Getting a User’s Group Membership the Easy Way in Active Directory
Retrieving a user’s LDAP group membership, at first glance, is straightforward. This is a common and important thing to do in Identity Management solutions that work with your LDAP directory including Active Directory. There are several ways to do it in one line in PowerShell:
Get-ADPrincipalGroupMembership username | select name
A search in your favorite search-engine will find countless solutions like this. What’s wrong with this? Why another blog post on the topic?

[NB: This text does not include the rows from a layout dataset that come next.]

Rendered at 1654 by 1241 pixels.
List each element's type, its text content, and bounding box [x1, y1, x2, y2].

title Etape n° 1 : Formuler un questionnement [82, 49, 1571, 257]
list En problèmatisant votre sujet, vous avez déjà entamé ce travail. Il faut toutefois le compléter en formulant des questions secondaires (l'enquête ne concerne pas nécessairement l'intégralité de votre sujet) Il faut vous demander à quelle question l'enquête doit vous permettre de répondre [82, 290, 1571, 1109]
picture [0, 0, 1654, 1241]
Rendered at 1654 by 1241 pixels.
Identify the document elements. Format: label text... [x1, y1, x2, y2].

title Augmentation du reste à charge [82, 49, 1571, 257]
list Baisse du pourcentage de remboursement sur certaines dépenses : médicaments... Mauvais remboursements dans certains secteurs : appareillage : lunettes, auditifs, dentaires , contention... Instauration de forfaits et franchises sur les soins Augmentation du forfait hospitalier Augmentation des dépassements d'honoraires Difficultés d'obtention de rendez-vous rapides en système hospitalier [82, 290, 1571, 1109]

- This solution is Active Directory-centric. It uses a command that’s specific to Active Directory and not other LDAP directories
- It doesn’t necessarily get you all of the user’s groups which can be dangerous. In other words, it doesn’t do a good job at retrieving a User’s LDAP group membership completely.
Why is this Dangerous?
#1 isn’t probably a big deal for you; if you’re using these types of commands you’re probably working with Active Directory anyway. But what’s up with #2 and why is it dangerous? It turns out a user can be a member of a group that itself is a member of another group or groups. For example, user “Jane” could be a member of group “Geeks”. “Geeks” itself can be a member of “Domain Admins”. By transitive application, Jane will effectively be a domain administrator in your directory environment. If you run the above command on Jane you’ll only see that she’s a member of “Geeks”. Identity Management solutions that use these kinds of techniques to retrieve a user’s group membership are missing the boat. If your user Jane is a domain administrator, and you’re responsible for keeping track of such things, you’ll want to know it.
This a simple example but in complex setups where the associations between different groups aren’t so clear, it can be easy to have users with too much access because of the transitive nature of how group membership works. Unfortunately if you’re running commands like the above or using tools such as Active Directory Users and Computers (which doesn’t traverse the group to group associations), you won’t know there’s a problem. This is one reason why owning an effective auditing solution is important.
Simple Solutions Also Have Caveats
You can try the LDAP_MATCHING_RULE_IN_CHAIN LDAP query. This is designed to look up the ancestry of an object in a way that will handle the above case. The catch here is that the method is extremely slow. (Also see this article.) Even though it’s an LDAP query, it’s also Active Directory specific. Users these days don’t expect queries that take minutes to complete.
Enter Recursion: Retrieving a User’s LDAP Group Membership Completely
There are a lot of cheap/easy articles that use recursion to solve the problem. Recursion involves using a function that calls itself to walk the chain of dependencies between groups to find a complete solution. Unfortunately, most algorithms are inefficient because they unnecessarily traverse the same branches repeatedly. This is a fantastic article that uses an efficient mechanism to perform recursion: https://www.sysadmins.lv/blog-en/efficient-way-to-get-ad-user-membership-recursively-with-powershell.aspx but it again is a completely Active Directory-centric solution.
Identity Management Solutions
Identity Management solutions such as PeoplePlatform offer administrators the ability to retrieve and update full group membership information for users in a way that performs optimally. Such solutions should offer the ability to recursively get of a user’s transitive group membership for auditing purposes. Otherwise this can be one of the ways that big security problems can occur as you might not see a user’s full access by looking at their immediate membership. As an administrator turning off the functionality when you don’t need it can also be important for performance. Finally, if you’re not using Active Directory you should have a solution that works more generically with other LDAP directories.